Einer der Strippenzieher in Hamburgs Wirtschaft, der Scholz schon deshalb toll findet, „weil er der einzige Ministerpräsident ist, der selbst in der Lage ist, ein Gesetz zu schreiben“, sagt: „Er entscheidet immer sehr analytisch, was der richtige Moment für ihn ist. Der kann nach der nächsten Wahl auch außerhalb Hamburgs liegen.“

„Existenziell humorlos“, nennt ihn einer

Einer der hanseatischen SPD-Granden ist eher der Ansicht, dass Scholz seine „gespielte Arroganz“ bewusst einsetzt, sie sei ein „Führungsinstrument“. Er sei ein harter Organisierer, ein Stratege, der seinen Machtbereich dorthin ausdehnt, „wo andere zu harmoniesüchtig sind“. Scholz, sagt ein ehemaliger SPD-Ministerpräsident, sei „viel sensibler, als er öffentlich wirkt, man kann mit ihm nahe beieinander sein“. Andere halten ihn für „existenziell humorlos“ oder „verschlagen“. Vieles davon ist unfair. Richtig ist wohl, dass Scholz sich alles zutraut, nur offenbar Zwischenmenschliches nicht.

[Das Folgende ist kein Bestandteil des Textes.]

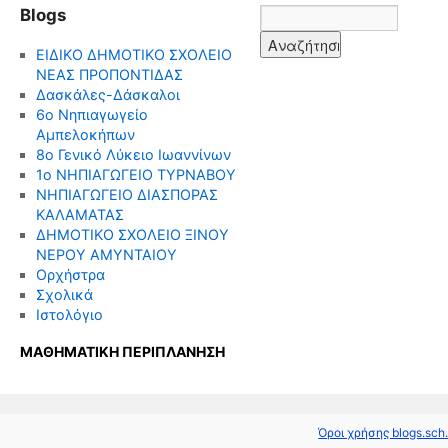
Blogs
ΕΙΔΙΚΟ ΔΗΜΟΤΙΚΟ ΣΧΟΛΕΙΟ
ΝΕΑΣ ΠΡΟΠΟΝΤΙΔΑΣ
Δασκάλες-Δάσκαλοι
6ο Νηπιαγωγείο
Αμπελοκήπων
8o Γενικό Λύκειο Ιωαννίνων
1ο ΝΗΠΙΑΓΩΓΕΙΟ ΤΥΡΝΑΒΟΥ
ΝΗΠΙΑΓΩΓΕΙΟ ΔΙΑΣΠΟΡΑΣ
ΚΑΛΑΜΑΤΑΣ
ΔΗΜΟΤΙΚΟ ΣΧΟΛΕΙΟ ΞΙΝΟΥ
ΝΕΡΟΥ ΑΜΥΝΤΑΙΟΥ
Ορχήστρα
Σχολικά
Ιστολόγιο
ΜΑΘΗΜΑΤΙΚΗ ΠΕΡΙΠΛΑΝΗΣΗ
Όροι χρήσης blogs.sch.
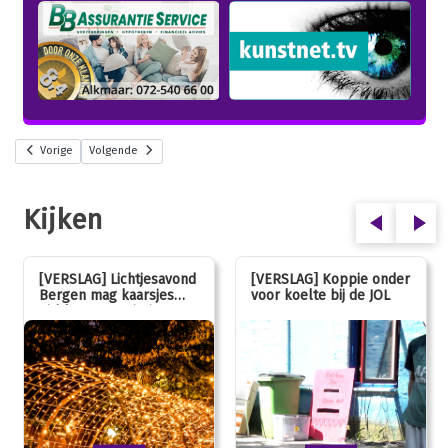
Vorige
Volgende
Kijken
[VERSLAG] Lichtjesavond
[VERSLAG] Koppie onder
Bergen mag kaarsjes
voor koelte bij de JOL
uitblazen: 100 jarig
jubileum!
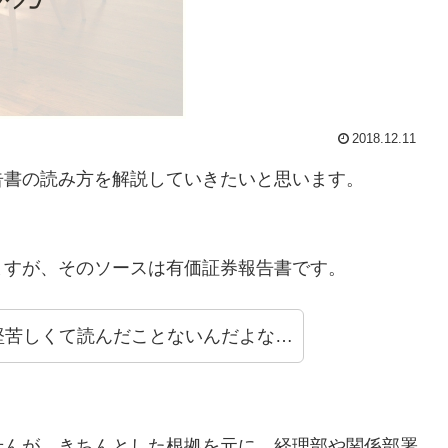
2018.12.11
告書の読み方を解説していきたいと思います。
。
ますが、そのソースは有価証券報告書です。
堅苦しくて読んだことないんだよな…
せんが、きちんとした根拠を元に、経理部や関係部署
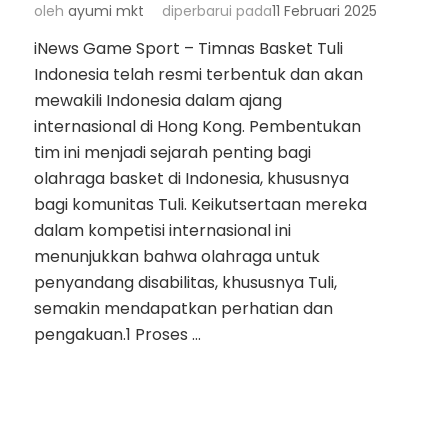
oleh
ayumi mkt
diperbarui pada
11 Februari 2025
iNews Game Sport – Timnas Basket Tuli
Indonesia telah resmi terbentuk dan akan
mewakili Indonesia dalam ajang
internasional di Hong Kong. Pembentukan
tim ini menjadi sejarah penting bagi
olahraga basket di Indonesia, khususnya
bagi komunitas Tuli. Keikutsertaan mereka
dalam kompetisi internasional ini
menunjukkan bahwa olahraga untuk
penyandang disabilitas, khususnya Tuli,
semakin mendapatkan perhatian dan
pengakuan.1 Proses …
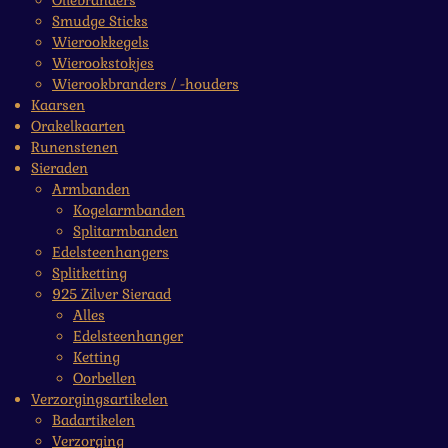
Oliebranders
Smudge Sticks
Wierookkegels
Wierookstokjes
Wierookbranders / -houders
Kaarsen
Orakelkaarten
Runenstenen
Sieraden
Armbanden
Kogelarmbanden
Splitarmbanden
Edelsteenhangers
Splitketting
925 Zilver Sieraad
Alles
Edelsteenhanger
Ketting
Oorbellen
Verzorgingsartikelen
Badartikelen
Verzorging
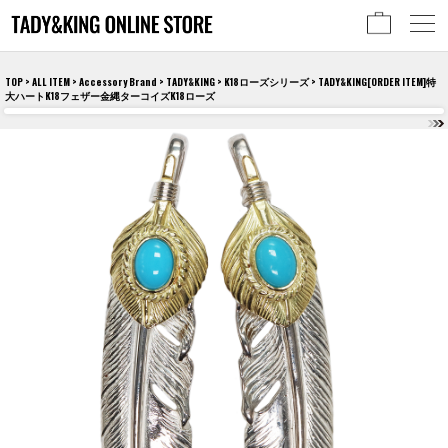
TOP
>
ALL ITEM
>
Accessory Brand
>
TADY&KING
>
K18ローズシリーズ
> TADY&KING[ORDER ITEM]特
大ハートK18フェザー金縄ターコイズK18ローズ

Er selbst äußert sich nicht zu seinen Karriereabsichten, weil er nicht will, dass öffentlich der Eindruck erweckt werde, sie beschäftigten ihn. In seinem Büro beugt sich Scholz jetzt ein gutes Stück nach vorn, und es blitzt sehr ernst in seinen Augen, dann sagt er: „Es gibt in Deutschland zu viel virtuelle Politik. Das heißt: Es wird oft darüber diskutiert, was man machen müsste. Es gibt auch gute Ideen. Sie werden aber nicht umgesetzt, es wird zu wenig gehandelt. In Hamburg machen wir, was wir sagen. Was wir uns vorgenommen haben, wollen wir so gut machen, dass alle anderen es zumindest interessant finden. Unsere Jugendberufsagentur zum Beispiel ist im Koalitionsvertrag der großen Koalition gelandet.“

Bevor der Erste Bürgermeister sich seinen Schlips wieder umbindet und zum nächsten Termin eilt, ringt er sich doch noch einen Satz zu den jüngsten Umfragen ab. „Die Zustimmung berührt mich.“

Auch für ihn ist neu, dass ein Olaf Scholz populär sein kann. Zumindest schon mal in Hamburg.